The algorithm uses a priority queue to maximize the profit each time abiding by the sack’s capacity. If an item cannot be picked up (no capacity left to store it), then the second-most-valuable item is picked and the test is repeated until there are no more items to steal that fits the remaining capacity.

The particular instance of the problem above fails to be optimally solved by the greedy approach:

kn1

A human could realize in this simple instance that the greedy algorithm above doesn’t yield the optimal result since it first grabs the maximum value item 6 that, unfortunately, is also the bulkiest. Then grabs the second-maximum value 5, realizes it can’t be stored due to capacity constraints and grabs the third-maximum value 4.

Grand-total: element with value 6 and element with value 4 = 10.

The best solution is instead composed by all the elements except the biggest one: {element with value 5, element with value 2 and element with value 4} for a grand-total of 11.

Knapsack 0/1

The most common formulation of the knapsack problem is called 0/1 knapsack problem, where the 0/1 stands for either grab an item or don’t grab it; items cannot be split or repeated.

## Data excerpts
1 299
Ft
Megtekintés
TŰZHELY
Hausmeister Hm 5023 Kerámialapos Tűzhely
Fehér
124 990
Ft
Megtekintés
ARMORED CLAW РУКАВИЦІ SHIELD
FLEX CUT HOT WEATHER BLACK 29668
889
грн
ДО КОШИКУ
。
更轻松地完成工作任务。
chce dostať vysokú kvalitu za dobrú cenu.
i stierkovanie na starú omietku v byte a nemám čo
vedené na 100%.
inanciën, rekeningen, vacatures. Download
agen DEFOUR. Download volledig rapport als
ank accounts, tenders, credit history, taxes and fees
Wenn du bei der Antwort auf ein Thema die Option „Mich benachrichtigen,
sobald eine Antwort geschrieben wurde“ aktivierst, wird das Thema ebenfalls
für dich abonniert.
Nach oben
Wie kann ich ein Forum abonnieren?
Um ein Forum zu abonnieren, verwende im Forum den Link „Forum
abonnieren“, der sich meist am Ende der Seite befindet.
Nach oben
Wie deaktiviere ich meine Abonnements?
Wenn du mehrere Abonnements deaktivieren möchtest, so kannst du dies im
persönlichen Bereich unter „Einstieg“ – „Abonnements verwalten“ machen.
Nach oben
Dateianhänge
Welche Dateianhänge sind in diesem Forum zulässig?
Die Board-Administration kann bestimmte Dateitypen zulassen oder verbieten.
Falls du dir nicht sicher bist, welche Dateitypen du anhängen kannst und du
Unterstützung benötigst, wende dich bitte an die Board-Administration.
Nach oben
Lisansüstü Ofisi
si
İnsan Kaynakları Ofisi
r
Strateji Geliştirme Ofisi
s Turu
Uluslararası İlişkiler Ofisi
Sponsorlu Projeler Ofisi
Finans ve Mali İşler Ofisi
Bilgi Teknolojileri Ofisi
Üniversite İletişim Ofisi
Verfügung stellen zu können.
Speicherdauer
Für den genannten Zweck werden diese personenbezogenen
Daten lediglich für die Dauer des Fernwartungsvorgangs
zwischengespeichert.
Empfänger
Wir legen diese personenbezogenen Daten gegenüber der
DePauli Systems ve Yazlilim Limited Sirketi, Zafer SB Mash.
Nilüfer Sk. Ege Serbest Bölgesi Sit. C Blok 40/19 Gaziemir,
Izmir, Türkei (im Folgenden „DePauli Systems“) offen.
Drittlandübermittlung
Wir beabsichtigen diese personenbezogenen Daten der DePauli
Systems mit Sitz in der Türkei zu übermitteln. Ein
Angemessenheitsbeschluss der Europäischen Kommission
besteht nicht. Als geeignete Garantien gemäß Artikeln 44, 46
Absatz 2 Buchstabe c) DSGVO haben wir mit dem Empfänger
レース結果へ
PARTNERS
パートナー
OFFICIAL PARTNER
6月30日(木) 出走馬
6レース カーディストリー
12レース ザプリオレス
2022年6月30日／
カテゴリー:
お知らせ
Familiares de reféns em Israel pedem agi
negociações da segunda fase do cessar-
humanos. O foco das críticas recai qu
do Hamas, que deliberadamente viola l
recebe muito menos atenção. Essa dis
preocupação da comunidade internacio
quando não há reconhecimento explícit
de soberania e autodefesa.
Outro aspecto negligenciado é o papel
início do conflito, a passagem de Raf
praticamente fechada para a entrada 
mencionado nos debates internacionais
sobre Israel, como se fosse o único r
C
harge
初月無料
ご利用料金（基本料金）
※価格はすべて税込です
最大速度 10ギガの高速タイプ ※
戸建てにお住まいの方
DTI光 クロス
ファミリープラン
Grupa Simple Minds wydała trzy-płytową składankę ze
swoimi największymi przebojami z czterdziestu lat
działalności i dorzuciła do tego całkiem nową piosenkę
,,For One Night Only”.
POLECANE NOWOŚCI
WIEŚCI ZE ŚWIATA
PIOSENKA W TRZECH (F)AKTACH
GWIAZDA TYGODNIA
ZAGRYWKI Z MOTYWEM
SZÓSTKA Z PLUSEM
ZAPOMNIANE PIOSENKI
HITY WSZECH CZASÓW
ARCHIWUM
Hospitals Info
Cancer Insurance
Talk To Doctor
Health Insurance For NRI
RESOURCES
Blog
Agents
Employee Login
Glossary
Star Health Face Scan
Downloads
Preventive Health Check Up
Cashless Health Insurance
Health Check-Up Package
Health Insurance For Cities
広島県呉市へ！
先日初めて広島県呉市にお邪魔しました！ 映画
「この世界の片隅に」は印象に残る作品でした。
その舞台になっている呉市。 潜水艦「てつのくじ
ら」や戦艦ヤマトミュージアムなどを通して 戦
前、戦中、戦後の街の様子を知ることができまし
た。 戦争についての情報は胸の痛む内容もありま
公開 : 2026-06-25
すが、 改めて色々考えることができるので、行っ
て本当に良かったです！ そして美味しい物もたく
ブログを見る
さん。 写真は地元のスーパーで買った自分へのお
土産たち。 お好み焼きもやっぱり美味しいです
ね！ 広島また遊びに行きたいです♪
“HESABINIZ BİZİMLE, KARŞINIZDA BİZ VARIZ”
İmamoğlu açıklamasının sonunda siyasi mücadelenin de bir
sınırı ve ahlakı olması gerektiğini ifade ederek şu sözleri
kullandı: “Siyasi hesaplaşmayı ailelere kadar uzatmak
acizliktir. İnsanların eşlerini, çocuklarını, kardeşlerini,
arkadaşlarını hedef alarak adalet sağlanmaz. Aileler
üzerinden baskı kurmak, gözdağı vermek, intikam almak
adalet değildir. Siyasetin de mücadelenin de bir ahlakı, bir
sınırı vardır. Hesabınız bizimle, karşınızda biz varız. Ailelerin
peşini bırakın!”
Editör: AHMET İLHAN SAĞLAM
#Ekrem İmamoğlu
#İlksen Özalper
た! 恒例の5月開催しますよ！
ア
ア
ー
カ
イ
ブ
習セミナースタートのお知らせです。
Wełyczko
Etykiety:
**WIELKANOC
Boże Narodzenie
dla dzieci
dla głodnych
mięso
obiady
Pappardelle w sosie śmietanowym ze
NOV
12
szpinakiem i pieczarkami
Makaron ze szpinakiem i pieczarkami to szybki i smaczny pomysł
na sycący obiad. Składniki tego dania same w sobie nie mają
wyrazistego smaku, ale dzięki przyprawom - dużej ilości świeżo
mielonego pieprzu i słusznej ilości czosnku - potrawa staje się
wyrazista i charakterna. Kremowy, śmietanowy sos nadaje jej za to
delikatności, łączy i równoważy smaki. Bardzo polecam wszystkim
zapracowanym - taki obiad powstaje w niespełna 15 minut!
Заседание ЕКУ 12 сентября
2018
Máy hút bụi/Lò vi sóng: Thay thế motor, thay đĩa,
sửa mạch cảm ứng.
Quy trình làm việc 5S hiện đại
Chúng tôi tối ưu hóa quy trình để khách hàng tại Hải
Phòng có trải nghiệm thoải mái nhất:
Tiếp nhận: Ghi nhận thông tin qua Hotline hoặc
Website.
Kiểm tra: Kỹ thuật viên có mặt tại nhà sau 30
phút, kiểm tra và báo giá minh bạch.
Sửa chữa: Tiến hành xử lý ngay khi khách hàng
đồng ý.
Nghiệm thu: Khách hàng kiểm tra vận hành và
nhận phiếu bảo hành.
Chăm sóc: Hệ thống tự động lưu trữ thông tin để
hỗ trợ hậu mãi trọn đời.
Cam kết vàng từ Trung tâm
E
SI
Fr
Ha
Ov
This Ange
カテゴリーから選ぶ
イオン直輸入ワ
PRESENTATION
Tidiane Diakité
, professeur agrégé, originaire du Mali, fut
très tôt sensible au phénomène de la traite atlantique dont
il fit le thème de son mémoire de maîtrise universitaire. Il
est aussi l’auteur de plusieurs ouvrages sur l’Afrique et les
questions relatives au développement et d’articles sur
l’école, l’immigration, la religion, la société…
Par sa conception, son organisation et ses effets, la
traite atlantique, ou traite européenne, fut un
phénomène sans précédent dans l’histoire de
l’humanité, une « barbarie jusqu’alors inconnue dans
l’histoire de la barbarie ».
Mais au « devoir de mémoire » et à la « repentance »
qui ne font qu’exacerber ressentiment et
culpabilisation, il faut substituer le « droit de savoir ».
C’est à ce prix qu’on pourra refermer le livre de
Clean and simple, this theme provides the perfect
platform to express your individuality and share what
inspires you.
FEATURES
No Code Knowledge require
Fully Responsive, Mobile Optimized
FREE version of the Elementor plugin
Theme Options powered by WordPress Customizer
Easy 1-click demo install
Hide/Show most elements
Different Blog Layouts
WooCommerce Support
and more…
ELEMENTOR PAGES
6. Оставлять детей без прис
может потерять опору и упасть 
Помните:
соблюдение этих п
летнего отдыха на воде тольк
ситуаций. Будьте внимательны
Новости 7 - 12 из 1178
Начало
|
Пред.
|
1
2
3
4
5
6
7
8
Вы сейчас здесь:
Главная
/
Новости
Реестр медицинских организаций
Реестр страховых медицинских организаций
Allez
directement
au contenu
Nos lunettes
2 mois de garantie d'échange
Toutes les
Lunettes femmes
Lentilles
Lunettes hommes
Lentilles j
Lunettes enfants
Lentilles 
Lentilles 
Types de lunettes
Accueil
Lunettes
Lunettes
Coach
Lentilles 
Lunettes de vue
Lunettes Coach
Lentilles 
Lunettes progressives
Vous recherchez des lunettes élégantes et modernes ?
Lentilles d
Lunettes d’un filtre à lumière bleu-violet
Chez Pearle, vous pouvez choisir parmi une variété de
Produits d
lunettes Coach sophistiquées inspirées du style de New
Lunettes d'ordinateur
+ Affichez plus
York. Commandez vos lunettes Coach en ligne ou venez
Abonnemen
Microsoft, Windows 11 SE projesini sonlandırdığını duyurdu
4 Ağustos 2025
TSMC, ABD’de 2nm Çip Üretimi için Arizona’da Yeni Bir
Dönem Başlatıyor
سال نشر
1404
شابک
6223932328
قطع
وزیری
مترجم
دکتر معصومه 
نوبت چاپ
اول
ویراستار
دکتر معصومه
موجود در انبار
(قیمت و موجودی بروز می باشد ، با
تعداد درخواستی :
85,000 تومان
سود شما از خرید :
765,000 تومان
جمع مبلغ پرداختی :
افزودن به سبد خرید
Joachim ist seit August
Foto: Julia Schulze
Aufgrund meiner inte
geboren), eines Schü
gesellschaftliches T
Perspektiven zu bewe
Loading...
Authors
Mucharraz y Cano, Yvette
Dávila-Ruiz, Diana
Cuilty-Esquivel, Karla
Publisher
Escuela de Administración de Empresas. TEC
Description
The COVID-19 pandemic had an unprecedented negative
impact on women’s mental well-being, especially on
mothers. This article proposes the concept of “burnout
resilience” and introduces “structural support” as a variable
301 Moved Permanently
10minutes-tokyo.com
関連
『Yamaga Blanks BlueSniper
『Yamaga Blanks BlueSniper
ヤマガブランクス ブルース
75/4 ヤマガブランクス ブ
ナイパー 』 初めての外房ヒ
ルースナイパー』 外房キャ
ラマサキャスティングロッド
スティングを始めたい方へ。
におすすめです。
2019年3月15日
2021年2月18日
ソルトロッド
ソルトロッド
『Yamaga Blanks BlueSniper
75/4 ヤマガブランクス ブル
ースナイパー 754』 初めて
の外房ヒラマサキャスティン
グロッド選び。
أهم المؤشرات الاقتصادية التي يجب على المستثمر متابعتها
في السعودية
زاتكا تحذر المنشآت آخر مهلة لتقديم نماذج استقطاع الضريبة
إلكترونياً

## Instruction A
In the knapsack text, what does the "0/1" in the 0/1 knapsack problem stand for?
## Instruction B
Reproduce the knapsack text starting at "The algorithm uses" and ending at "value 4 = 10.", with "greedy" renamed to "naive" throughout.
## Instruction C
Go on with the knapsack text from its last sentence.

## Result A
Either grabbing an item or not grabbing it.

## Result B
The algorithm uses a priority queue to maximize the profit each time abiding by the sack’s capacity. If an item cannot be picked up (no capacity left to store it), then the second-most-valuable item is picked and the test is repeated until there are no more items to steal that fits the remaining capacity.

The particular instance of the problem above fails to be optimally solved by the naive approach:

kn1

A human could realize in this simple instance that the naive algorithm above doesn’t yield the optimal result since it first grabs the maximum value item 6 that, unfortunately, is also the bulkiest. Then grabs the second-maximum value 5, realizes it can’t be stored due to capacity constraints and grabs the third-maximum value 4.

Grand-total: element with value 6 and element with value 4 = 10.

## Result C
There are special subcases of this instance of the problem worth to be analyzed

All items have the same weight

In this case we must simply maximize the profit since all elements weigh the same. Sorting the elements by value and grabbing each time the greatest will solve the problem and thus the greedy algorithm seen some paragraphs before can be used to solve this particular instance of the knapsack problem.

All items have the same value

If all items have the same value we should just try to pack as many items as we can into the knapsack. That means sorting the items by size and grabbing the smallest each time until no more items fit into the knapsack. This is another special instance as the same-weight one that can be solved via a greedy approach sorting by weight.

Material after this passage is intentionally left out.